Exercise prompt
Exactly as written, transcribe the data that follows.

(Stored items)
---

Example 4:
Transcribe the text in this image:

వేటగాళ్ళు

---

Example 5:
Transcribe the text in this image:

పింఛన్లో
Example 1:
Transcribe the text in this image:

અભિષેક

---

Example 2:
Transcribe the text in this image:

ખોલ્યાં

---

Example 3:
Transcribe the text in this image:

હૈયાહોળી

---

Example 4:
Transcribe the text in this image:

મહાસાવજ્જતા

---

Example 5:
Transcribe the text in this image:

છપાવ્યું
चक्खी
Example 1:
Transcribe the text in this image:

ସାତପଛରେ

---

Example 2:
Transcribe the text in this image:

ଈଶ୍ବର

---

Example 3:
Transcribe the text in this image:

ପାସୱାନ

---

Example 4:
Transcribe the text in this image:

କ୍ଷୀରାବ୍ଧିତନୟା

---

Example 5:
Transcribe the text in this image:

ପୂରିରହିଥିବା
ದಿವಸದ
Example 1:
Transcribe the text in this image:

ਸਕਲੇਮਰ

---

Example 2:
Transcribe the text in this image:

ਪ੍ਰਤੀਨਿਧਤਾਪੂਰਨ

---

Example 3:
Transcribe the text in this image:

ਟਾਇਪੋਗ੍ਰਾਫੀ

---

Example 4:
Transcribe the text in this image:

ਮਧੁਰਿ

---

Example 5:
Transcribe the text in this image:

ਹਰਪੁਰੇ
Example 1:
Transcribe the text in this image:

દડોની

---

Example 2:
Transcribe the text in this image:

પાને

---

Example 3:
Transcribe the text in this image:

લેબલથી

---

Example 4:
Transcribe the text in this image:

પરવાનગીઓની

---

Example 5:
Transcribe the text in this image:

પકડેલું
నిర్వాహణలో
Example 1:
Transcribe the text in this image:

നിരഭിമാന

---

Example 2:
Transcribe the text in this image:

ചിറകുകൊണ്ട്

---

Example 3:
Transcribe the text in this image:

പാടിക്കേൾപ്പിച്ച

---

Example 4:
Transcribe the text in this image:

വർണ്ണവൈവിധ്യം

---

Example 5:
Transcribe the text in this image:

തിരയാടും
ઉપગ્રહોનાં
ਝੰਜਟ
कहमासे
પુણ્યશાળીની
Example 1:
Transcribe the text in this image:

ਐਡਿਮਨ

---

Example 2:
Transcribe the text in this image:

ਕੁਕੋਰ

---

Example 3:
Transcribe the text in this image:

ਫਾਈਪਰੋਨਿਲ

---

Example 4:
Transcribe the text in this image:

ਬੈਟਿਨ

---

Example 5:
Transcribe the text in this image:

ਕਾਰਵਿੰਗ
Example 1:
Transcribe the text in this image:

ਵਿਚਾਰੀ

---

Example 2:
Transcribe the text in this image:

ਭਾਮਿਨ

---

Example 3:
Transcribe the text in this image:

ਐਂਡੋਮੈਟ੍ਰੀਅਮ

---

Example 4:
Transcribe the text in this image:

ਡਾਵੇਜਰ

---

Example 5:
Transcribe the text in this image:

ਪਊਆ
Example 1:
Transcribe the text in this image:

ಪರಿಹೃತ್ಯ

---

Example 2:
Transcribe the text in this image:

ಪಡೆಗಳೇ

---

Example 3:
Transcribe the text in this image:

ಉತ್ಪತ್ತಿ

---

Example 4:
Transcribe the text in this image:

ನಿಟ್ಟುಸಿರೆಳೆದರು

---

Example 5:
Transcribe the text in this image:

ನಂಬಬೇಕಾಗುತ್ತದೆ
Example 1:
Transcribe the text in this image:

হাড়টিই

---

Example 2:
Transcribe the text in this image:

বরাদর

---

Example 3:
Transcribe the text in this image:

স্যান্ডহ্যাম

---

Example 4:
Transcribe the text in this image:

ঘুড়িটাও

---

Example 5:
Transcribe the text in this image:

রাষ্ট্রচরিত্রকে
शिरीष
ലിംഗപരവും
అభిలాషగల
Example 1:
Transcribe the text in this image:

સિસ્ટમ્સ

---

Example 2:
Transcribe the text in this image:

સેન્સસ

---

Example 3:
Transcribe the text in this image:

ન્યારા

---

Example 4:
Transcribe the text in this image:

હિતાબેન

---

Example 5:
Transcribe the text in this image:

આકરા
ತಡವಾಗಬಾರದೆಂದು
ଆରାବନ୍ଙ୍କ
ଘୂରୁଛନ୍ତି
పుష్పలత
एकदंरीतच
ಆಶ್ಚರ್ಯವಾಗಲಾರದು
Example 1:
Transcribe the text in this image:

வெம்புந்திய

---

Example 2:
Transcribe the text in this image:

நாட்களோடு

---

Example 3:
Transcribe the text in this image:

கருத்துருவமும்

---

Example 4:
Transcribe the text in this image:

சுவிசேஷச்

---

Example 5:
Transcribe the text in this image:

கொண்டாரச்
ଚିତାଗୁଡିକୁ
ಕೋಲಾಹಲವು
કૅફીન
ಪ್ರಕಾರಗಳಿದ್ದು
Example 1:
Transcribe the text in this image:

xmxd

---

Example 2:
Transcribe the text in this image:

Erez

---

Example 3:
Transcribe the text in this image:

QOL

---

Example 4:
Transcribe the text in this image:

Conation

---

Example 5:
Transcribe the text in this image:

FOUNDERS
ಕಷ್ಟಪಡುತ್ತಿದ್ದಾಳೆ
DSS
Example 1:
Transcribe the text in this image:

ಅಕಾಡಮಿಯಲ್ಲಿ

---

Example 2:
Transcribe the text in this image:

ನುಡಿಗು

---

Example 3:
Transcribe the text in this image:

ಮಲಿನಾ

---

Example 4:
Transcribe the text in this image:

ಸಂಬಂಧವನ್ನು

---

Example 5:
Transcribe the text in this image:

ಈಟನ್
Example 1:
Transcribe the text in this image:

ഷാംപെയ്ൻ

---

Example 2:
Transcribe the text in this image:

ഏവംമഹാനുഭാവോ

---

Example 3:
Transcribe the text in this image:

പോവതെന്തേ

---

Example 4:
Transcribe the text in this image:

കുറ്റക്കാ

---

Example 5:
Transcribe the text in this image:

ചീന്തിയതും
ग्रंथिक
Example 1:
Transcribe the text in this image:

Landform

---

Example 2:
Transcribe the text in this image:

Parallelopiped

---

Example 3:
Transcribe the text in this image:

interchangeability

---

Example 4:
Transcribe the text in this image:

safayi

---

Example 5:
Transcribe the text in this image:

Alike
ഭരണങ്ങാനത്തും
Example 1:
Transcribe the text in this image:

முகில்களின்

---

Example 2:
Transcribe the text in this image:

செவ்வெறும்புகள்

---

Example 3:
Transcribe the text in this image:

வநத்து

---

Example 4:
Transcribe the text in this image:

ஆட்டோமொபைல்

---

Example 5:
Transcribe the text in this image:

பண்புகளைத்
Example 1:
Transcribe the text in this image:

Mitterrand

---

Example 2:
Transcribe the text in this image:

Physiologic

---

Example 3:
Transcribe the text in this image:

Written solution
---

Example 4:
Transcribe the text in this image:

వేటగాళ్ళు

---

Example 5:
Transcribe the text in this image:

పింఛన్లో
Example 1:
Transcribe the text in this image:

અભિષેક

---

Example 2:
Transcribe the text in this image:

ખોલ્યાં

---

Example 3:
Transcribe the text in this image:

હૈયાહોળી

---

Example 4:
Transcribe the text in this image:

મહાસાવજ્જતા

---

Example 5:
Transcribe the text in this image:

છપાવ્યું
चक्खी
Example 1:
Transcribe the text in this image:

ସାତପଛରେ

---

Example 2:
Transcribe the text in this image:

ଈଶ୍ବର

---

Example 3:
Transcribe the text in this image:

ପାସୱାନ

---

Example 4:
Transcribe the text in this image:

କ୍ଷୀରାବ୍ଧିତନୟା

---

Example 5:
Transcribe the text in this image:

ପୂରିରହିଥିବା
ದಿವಸದ
Example 1:
Transcribe the text in this image:

ਸਕਲੇਮਰ

---

Example 2:
Transcribe the text in this image:

ਪ੍ਰਤੀਨਿਧਤਾਪੂਰਨ

---

Example 3:
Transcribe the text in this image:

ਟਾਇਪੋਗ੍ਰਾਫੀ

---

Example 4:
Transcribe the text in this image:

ਮਧੁਰਿ

---

Example 5:
Transcribe the text in this image:

ਹਰਪੁਰੇ
Example 1:
Transcribe the text in this image:

દડોની

---

Example 2:
Transcribe the text in this image:

પાને

---

Example 3:
Transcribe the text in this image:

લેબલથી

---

Example 4:
Transcribe the text in this image:

પરવાનગીઓની

---

Example 5:
Transcribe the text in this image:

પકડેલું
నిర్వాహణలో
Example 1:
Transcribe the text in this image:

നിരഭിമാന

---

Example 2:
Transcribe the text in this image:

ചിറകുകൊണ്ട്

---

Example 3:
Transcribe the text in this image:

പാടിക്കേൾപ്പിച്ച

---

Example 4:
Transcribe the text in this image:

വർണ്ണവൈവിധ്യം

---

Example 5:
Transcribe the text in this image:

തിരയാടും
ઉપગ્રહોનાં
ਝੰਜਟ
कहमासे
પુણ્યશાળીની
Example 1:
Transcribe the text in this image:

ਐਡਿਮਨ

---

Example 2:
Transcribe the text in this image:

ਕੁਕੋਰ

---

Example 3:
Transcribe the text in this image:

ਫਾਈਪਰੋਨਿਲ

---

Example 4:
Transcribe the text in this image:

ਬੈਟਿਨ

---

Example 5:
Transcribe the text in this image:

ਕਾਰਵਿੰਗ
Example 1:
Transcribe the text in this image:

ਵਿਚਾਰੀ

---

Example 2:
Transcribe the text in this image:

ਭਾਮਿਨ

---

Example 3:
Transcribe the text in this image:

ਐਂਡੋਮੈਟ੍ਰੀਅਮ

---

Example 4:
Transcribe the text in this image:

ਡਾਵੇਜਰ

---

Example 5:
Transcribe the text in this image:

ਪਊਆ
Example 1:
Transcribe the text in this image:

ಪರಿಹೃತ್ಯ

---

Example 2:
Transcribe the text in this image:

ಪಡೆಗಳೇ

---

Example 3:
Transcribe the text in this image:

ಉತ್ಪತ್ತಿ

---

Example 4:
Transcribe the text in this image:

ನಿಟ್ಟುಸಿರೆಳೆದರು

---

Example 5:
Transcribe the text in this image:

ನಂಬಬೇಕಾಗುತ್ತದೆ
Example 1:
Transcribe the text in this image:

হাড়টিই

---

Example 2:
Transcribe the text in this image:

বরাদর

---

Example 3:
Transcribe the text in this image:

স্যান্ডহ্যাম

---

Example 4:
Transcribe the text in this image:

ঘুড়িটাও

---

Example 5:
Transcribe the text in this image:

রাষ্ট্রচরিত্রকে
शिरीष
ലിംഗപരവും
అభిలాషగల
Example 1:
Transcribe the text in this image:

સિસ્ટમ્સ

---

Example 2:
Transcribe the text in this image:

સેન્સસ

---

Example 3:
Transcribe the text in this image:

ન્યારા

---

Example 4:
Transcribe the text in this image:

હિતાબેન

---

Example 5:
Transcribe the text in this image:

આકરા
ತಡವಾಗಬಾರದೆಂದು
ଆରାବନ୍ଙ୍କ
ଘୂରୁଛନ୍ତି
పుష్పలత
एकदंरीतच
ಆಶ್ಚರ್ಯವಾಗಲಾರದು
Example 1:
Transcribe the text in this image:

வெம்புந்திய

---

Example 2:
Transcribe the text in this image:

நாட்களோடு

---

Example 3:
Transcribe the text in this image:

கருத்துருவமும்

---

Example 4:
Transcribe the text in this image:

சுவிசேஷச்

---

Example 5:
Transcribe the text in this image:

கொண்டாரச்
ଚିତାଗୁଡିକୁ
ಕೋಲಾಹಲವು
કૅફીન
ಪ್ರಕಾರಗಳಿದ್ದು
Example 1:
Transcribe the text in this image:

xmxd

---

Example 2:
Transcribe the text in this image:

Erez

---

Example 3:
Transcribe the text in this image:

QOL

---

Example 4:
Transcribe the text in this image:

Conation

---

Example 5:
Transcribe the text in this image:

FOUNDERS
ಕಷ್ಟಪಡುತ್ತಿದ್ದಾಳೆ
DSS
Example 1:
Transcribe the text in this image:

ಅಕಾಡಮಿಯಲ್ಲಿ

---

Example 2:
Transcribe the text in this image:

ನುಡಿಗು

---

Example 3:
Transcribe the text in this image:

ಮಲಿನಾ

---

Example 4:
Transcribe the text in this image:

ಸಂಬಂಧವನ್ನು

---

Example 5:
Transcribe the text in this image:

ಈಟನ್
Example 1:
Transcribe the text in this image:

ഷാംപെയ്ൻ

---

Example 2:
Transcribe the text in this image:

ഏവംമഹാനുഭാവോ

---

Example 3:
Transcribe the text in this image:

പോവതെന്തേ

---

Example 4:
Transcribe the text in this image:

കുറ്റക്കാ

---

Example 5:
Transcribe the text in this image:

ചീന്തിയതും
ग्रंथिक
Example 1:
Transcribe the text in this image:

Landform

---

Example 2:
Transcribe the text in this image:

Parallelopiped

---

Example 3:
Transcribe the text in this image:

interchangeability

---

Example 4:
Transcribe the text in this image:

safayi

---

Example 5:
Transcribe the text in this image:

Alike
ഭരണങ്ങാനത്തും
Example 1:
Transcribe the text in this image:

முகில்களின்

---

Example 2:
Transcribe the text in this image:

செவ்வெறும்புகள்

---

Example 3:
Transcribe the text in this image:

வநத்து

---

Example 4:
Transcribe the text in this image:

ஆட்டோமொபைல்

---

Example 5:
Transcribe the text in this image:

பண்புகளைத்
Example 1:
Transcribe the text in this image:

Mitterrand

---

Example 2:
Transcribe the text in this image:

Physiologic

---

Example 3:
Transcribe the text in this image:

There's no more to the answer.